In Wolfram Mathworld, they defined a singular matrix as:
A square matrix that does not have a matrix inverse.
So my questions regard this definition are:
- Why is the definition of singular matrices restricted to square matrices? Aren't all rectangular matrices singular and non-invertible since they don't have inverses?
- When talking about matrix inverse, does it only refer to two-sided inverses and not one-sided inverses?
- Can the terms singular and non-invertible be used interchangeably?
- The invertible matrix is defined as having a determinant not equal to zero. Do rectangular matrices also have determinants and can this rule be applied to rectangular matrices as well?
Best Answer
You are correct that all non-square matrices are non-invertible. This is why the term "singular" is reserved for the square case: the colloquial meaning of "singular" is "unusual" and non-invertibility is unusual for square matrices but not for non-square matrices. Similarly, we want to be able to say things like "a (square) matrix is singular iff its determinant is nonzero" and we need the matrix to be square to talk about determinants.

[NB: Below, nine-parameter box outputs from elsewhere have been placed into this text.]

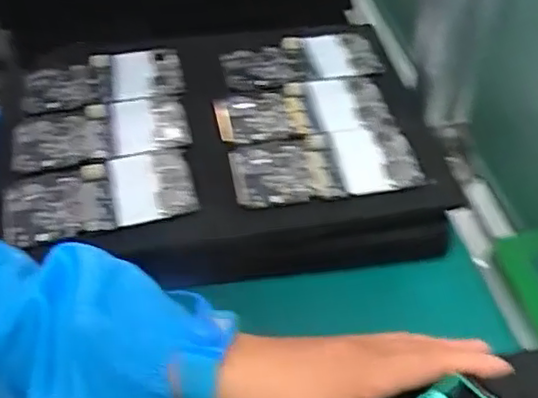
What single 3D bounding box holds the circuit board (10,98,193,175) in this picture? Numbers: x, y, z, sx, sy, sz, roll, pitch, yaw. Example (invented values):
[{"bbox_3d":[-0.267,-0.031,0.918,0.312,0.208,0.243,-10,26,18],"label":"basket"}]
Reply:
[{"bbox_3d":[-0.132,-0.052,0.520,0.133,0.009,0.060,-11,47,-9],"label":"circuit board"}]

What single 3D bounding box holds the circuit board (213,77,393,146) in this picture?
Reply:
[{"bbox_3d":[0.027,-0.072,0.540,0.136,0.007,0.063,-13,48,-10],"label":"circuit board"}]

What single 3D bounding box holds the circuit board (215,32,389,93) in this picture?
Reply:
[{"bbox_3d":[0.029,-0.122,0.587,0.137,0.008,0.062,-13,48,-10],"label":"circuit board"}]

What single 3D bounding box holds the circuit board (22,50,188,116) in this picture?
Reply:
[{"bbox_3d":[-0.139,-0.100,0.561,0.130,0.011,0.060,-12,48,-9],"label":"circuit board"}]

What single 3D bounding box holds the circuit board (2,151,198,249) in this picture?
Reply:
[{"bbox_3d":[-0.121,-0.001,0.479,0.131,0.010,0.061,-14,48,-11],"label":"circuit board"}]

"Inverse" always means "two-sided inverse." It happens that a square matrix has a left inverse iff it has a right inverse iff it has an inverse but this isn't true in more general contexts.
Yes, keeping in mind the restriction to square matrices.
An invertible matrix is a matrix with an inverse. It's a theorem that this is equivalent to having a nonzero determinant, for a square matrix. Non-square matrices don't have determinants so this theorem does not apply to them. (However, they do have minors, and you can state a generalization of "invertible iff determinant nonzero" which describes the rank of an arbitrary matrix in terms of the vanishing and nonvanishing of its minors.)